TASK INSTRUCTIONS
Look through the material and copy each line holding "labels".

INFORMATION SHOWN
_ _ _ _ _ _ _

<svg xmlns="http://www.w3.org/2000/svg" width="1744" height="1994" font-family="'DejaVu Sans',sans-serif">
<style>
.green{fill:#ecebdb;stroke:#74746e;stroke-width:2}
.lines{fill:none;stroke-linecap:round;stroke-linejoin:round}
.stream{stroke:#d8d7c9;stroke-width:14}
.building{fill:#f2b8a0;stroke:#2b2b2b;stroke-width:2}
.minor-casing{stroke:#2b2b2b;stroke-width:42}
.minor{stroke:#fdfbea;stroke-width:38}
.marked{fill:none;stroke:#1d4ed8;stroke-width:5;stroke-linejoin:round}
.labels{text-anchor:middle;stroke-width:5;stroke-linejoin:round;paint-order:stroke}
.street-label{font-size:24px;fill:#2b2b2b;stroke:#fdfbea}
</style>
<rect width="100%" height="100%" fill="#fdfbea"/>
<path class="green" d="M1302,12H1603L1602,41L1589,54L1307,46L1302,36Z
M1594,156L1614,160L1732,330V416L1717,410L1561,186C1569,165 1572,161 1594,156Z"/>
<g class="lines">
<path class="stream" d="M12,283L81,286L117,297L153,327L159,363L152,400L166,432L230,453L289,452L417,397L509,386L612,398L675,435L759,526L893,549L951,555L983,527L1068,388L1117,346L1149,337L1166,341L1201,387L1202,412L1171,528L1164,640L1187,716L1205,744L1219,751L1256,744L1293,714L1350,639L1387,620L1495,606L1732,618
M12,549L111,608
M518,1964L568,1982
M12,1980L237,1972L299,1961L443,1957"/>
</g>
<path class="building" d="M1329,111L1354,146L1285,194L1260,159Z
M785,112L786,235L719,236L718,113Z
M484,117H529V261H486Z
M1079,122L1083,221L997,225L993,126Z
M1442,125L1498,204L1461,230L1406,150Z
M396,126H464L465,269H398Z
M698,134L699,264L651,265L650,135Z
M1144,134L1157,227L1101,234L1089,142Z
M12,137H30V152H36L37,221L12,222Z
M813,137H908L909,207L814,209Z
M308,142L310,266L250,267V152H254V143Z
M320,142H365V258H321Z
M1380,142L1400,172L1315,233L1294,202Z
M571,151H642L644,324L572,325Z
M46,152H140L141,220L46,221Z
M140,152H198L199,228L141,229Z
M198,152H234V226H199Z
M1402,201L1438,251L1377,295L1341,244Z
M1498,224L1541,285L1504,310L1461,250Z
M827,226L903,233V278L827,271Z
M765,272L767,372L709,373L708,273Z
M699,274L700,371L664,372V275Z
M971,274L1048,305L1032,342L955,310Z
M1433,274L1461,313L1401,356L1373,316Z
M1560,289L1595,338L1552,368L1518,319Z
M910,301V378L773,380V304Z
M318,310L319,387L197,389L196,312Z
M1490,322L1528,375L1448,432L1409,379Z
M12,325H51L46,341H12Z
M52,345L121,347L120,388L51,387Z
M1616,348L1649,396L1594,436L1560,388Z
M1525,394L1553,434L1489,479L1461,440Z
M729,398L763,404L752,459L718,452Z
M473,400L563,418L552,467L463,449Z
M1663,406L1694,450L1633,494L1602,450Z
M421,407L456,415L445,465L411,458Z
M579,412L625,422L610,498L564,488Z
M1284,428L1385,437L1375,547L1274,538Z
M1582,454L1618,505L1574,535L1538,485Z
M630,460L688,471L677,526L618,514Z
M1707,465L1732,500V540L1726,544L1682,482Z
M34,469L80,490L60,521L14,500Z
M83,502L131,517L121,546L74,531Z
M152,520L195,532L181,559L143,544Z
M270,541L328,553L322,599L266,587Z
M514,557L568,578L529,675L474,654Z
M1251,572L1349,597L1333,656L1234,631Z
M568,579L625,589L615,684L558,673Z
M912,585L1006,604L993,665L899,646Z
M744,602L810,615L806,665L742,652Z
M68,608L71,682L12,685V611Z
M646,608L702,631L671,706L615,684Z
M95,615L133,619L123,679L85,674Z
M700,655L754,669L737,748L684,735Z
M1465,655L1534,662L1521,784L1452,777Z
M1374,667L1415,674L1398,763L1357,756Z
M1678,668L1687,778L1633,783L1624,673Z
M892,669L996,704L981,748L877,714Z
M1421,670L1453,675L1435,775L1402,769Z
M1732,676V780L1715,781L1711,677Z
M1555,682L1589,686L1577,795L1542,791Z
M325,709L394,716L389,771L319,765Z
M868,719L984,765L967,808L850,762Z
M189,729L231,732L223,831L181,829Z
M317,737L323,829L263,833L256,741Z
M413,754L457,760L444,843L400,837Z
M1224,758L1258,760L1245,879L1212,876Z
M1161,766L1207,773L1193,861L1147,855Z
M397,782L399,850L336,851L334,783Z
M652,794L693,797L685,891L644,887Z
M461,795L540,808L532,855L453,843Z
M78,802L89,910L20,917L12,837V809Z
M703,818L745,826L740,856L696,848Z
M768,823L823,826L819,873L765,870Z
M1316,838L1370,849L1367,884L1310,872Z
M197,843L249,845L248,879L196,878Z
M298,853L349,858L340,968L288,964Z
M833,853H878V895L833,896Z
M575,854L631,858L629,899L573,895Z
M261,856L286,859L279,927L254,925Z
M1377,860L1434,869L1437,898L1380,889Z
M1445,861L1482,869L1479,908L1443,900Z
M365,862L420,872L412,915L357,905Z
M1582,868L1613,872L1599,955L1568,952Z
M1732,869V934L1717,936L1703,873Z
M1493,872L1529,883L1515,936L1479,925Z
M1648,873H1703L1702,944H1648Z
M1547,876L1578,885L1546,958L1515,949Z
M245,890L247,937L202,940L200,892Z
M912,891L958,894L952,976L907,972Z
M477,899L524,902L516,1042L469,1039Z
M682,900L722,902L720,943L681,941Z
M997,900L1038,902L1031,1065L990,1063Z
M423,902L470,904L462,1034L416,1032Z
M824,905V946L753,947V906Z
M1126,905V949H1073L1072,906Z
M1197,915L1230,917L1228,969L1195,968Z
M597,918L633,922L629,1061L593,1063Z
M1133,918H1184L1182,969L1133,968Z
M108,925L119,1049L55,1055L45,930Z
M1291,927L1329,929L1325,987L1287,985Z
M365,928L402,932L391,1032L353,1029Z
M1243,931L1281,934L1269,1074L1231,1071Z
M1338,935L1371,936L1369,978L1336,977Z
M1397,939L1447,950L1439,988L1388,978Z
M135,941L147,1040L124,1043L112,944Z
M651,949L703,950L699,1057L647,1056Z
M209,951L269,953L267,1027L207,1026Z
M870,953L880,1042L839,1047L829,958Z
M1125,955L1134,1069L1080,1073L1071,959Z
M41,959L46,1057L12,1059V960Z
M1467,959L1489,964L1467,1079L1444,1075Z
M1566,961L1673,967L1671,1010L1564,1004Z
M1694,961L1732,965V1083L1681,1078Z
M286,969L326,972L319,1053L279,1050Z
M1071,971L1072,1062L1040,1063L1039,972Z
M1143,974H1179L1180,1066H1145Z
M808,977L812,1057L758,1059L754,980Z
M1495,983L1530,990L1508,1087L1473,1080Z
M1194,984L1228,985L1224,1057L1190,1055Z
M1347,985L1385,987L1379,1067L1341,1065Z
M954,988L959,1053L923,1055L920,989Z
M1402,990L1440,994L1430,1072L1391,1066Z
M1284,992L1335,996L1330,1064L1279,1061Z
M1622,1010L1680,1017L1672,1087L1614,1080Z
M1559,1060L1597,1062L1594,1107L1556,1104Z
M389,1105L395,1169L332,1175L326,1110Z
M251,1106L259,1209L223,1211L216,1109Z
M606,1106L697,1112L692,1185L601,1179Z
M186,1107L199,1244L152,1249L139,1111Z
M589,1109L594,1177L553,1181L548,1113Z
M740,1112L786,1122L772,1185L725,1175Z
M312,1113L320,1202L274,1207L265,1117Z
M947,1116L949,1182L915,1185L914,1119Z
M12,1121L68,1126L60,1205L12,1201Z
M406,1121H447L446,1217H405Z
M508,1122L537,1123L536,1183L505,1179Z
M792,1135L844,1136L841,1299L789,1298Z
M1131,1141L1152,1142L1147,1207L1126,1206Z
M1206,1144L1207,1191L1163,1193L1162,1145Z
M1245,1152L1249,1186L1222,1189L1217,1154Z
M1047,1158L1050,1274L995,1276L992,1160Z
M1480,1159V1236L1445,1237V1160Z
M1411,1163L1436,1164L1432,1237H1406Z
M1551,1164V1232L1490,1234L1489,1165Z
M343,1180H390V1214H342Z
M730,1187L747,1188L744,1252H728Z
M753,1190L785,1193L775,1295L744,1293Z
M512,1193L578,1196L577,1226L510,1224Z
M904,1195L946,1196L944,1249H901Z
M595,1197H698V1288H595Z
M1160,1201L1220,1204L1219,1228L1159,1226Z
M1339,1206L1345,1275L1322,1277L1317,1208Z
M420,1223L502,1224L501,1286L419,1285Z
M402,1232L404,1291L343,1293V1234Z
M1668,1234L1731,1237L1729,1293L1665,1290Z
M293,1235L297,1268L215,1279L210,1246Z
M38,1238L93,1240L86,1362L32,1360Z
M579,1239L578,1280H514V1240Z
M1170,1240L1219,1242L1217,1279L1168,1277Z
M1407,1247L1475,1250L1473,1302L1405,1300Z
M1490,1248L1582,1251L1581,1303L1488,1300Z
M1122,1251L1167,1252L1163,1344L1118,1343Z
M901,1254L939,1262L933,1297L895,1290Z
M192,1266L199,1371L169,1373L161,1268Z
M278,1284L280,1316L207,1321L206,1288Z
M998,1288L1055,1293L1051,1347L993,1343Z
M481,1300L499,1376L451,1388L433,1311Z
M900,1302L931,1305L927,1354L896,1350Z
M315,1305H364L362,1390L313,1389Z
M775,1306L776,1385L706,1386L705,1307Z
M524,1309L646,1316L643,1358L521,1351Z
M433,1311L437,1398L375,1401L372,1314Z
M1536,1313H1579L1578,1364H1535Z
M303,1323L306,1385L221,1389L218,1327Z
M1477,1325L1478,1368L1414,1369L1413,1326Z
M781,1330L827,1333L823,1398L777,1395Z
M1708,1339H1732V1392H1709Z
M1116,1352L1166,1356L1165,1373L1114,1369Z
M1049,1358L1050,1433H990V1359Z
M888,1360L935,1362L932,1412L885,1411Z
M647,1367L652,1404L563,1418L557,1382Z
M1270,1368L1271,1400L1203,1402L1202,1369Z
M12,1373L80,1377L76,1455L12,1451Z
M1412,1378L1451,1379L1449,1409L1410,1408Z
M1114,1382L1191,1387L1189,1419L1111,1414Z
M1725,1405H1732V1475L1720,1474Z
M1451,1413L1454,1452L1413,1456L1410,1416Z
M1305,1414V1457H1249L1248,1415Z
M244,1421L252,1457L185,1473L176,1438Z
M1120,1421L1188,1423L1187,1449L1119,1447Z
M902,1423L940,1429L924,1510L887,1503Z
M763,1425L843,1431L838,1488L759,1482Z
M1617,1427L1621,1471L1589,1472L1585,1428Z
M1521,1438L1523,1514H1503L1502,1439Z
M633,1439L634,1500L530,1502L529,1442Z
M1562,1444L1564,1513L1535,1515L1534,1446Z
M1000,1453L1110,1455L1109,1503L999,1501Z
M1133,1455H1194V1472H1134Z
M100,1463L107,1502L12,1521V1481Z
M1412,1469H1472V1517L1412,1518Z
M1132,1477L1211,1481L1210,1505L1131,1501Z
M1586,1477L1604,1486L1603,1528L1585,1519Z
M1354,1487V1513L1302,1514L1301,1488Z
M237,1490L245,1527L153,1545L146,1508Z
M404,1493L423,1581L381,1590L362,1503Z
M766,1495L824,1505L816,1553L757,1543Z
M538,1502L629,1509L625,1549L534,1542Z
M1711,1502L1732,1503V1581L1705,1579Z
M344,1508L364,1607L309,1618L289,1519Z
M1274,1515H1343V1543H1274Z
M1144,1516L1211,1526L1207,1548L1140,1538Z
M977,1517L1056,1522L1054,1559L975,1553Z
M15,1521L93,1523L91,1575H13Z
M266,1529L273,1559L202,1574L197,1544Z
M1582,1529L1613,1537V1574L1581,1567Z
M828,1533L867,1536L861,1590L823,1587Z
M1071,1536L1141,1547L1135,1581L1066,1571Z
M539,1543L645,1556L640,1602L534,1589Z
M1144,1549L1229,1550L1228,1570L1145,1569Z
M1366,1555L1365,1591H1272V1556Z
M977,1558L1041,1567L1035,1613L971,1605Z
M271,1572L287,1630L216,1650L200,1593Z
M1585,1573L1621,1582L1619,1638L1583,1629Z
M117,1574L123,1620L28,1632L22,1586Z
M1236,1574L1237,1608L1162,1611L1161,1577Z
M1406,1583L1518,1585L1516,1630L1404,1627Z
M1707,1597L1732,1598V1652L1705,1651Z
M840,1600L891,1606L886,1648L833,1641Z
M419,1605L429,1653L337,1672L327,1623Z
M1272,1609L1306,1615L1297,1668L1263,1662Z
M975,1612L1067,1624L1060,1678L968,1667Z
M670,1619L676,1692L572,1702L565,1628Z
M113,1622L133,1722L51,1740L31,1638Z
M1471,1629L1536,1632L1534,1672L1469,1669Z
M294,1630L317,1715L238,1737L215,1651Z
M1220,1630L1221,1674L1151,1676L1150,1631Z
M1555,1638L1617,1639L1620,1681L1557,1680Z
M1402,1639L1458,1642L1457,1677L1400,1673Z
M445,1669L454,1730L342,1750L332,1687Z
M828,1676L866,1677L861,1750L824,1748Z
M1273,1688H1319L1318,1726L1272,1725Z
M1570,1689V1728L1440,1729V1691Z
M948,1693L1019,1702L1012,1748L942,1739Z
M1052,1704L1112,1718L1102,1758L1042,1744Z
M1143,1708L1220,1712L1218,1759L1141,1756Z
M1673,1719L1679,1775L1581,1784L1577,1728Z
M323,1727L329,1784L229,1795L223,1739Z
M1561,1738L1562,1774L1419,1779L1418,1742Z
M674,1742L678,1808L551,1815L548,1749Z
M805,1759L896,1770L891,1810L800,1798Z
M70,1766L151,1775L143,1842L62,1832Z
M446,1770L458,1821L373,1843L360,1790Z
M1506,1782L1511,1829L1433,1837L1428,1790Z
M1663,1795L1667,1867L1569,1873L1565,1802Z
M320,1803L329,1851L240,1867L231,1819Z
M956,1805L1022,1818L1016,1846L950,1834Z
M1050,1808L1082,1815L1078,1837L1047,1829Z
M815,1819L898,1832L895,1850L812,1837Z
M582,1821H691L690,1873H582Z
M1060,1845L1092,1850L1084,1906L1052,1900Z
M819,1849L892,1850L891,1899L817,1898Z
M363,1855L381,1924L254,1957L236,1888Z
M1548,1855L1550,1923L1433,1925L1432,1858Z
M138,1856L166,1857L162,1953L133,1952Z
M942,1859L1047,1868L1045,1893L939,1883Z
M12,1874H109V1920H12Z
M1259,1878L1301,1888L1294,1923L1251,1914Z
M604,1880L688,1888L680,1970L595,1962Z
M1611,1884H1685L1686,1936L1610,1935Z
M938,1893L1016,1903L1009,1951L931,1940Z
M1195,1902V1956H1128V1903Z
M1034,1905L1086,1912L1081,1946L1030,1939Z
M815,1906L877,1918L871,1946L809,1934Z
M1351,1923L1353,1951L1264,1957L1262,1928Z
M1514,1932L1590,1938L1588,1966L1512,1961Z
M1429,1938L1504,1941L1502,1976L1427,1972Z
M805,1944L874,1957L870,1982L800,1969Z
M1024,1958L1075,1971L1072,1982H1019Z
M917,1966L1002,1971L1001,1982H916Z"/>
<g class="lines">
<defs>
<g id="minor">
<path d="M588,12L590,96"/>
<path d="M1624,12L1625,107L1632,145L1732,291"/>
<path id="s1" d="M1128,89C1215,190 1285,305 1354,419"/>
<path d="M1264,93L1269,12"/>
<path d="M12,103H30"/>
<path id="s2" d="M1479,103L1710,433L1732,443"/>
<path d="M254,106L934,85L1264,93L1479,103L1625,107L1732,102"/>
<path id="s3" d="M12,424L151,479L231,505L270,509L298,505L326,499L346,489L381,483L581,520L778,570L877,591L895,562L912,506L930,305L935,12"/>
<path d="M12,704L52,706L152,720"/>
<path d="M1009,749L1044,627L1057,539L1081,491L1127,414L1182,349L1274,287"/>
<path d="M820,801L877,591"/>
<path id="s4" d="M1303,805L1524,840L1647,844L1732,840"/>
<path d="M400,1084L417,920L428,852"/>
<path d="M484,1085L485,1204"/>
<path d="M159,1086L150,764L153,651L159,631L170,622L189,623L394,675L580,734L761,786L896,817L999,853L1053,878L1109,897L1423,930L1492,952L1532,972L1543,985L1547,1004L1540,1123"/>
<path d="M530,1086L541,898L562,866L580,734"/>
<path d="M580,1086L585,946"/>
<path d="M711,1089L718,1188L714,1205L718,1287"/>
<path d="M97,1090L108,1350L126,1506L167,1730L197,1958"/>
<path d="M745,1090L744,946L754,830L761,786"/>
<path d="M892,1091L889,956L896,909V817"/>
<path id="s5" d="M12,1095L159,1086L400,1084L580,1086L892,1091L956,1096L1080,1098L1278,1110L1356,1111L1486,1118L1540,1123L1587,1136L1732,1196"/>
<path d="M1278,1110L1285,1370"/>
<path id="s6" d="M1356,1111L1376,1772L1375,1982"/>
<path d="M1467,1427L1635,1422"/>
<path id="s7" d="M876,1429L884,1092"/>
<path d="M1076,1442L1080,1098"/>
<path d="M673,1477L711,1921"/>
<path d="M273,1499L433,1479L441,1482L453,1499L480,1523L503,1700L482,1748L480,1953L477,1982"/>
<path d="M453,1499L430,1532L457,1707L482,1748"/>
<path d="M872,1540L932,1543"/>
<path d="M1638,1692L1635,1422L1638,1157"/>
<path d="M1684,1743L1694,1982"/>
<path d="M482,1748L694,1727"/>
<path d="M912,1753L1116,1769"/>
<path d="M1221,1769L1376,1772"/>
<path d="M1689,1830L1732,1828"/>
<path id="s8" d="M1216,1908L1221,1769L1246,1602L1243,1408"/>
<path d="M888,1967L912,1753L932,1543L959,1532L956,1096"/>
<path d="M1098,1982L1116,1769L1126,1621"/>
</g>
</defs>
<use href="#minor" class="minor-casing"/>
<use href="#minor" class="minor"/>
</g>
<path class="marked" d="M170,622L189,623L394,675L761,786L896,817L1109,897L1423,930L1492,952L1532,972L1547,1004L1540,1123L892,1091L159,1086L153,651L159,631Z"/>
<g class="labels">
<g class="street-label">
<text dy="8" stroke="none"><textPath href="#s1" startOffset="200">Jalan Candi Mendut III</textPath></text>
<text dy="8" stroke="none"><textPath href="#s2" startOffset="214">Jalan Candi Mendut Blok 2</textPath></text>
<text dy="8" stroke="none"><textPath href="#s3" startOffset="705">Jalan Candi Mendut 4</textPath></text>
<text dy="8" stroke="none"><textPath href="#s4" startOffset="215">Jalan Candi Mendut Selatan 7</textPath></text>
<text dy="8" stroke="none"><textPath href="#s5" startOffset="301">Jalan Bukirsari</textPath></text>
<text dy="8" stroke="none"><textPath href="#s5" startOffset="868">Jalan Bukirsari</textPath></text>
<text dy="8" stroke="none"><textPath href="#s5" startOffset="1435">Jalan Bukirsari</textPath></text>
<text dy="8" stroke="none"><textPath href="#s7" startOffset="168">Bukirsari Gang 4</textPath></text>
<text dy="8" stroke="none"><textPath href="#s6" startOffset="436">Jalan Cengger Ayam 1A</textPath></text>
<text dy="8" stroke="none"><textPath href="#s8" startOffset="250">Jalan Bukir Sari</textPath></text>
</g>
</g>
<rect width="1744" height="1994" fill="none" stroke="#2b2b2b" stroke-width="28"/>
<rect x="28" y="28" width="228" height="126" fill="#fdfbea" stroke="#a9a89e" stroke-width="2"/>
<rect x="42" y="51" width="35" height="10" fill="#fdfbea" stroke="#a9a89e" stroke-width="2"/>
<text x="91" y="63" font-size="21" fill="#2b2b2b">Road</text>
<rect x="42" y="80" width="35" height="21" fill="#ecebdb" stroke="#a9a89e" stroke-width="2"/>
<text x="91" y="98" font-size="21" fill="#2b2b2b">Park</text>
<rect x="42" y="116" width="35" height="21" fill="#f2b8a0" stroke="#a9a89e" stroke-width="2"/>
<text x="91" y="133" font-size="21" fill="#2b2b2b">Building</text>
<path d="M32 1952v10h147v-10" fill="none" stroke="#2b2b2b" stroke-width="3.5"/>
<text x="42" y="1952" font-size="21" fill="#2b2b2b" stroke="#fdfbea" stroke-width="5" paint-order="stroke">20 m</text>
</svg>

_ _ _ _ _ _ _

FINISHED TASK
.labels{text-anchor:middle;stroke-width:5;stroke-linejoin:round;paint-order:stroke}
<g class="labels">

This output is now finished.